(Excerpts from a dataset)

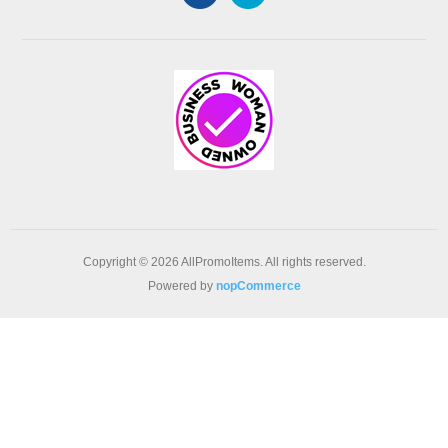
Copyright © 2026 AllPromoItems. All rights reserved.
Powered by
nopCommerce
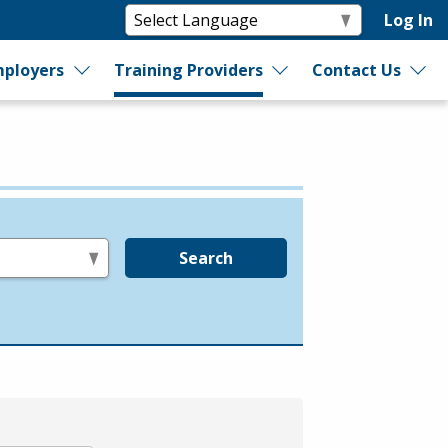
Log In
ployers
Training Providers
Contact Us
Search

◆ **Problem to work on**:
Although the records above contain pictures, only their text is to be repeated, exactly as given.

◆ **Solution to this exercise**:
Copyright © 2026 AllPromoItems. All rights reserved.
Powered by
nopCommerce
Log In
ployers
Training Providers
Contact Us
Search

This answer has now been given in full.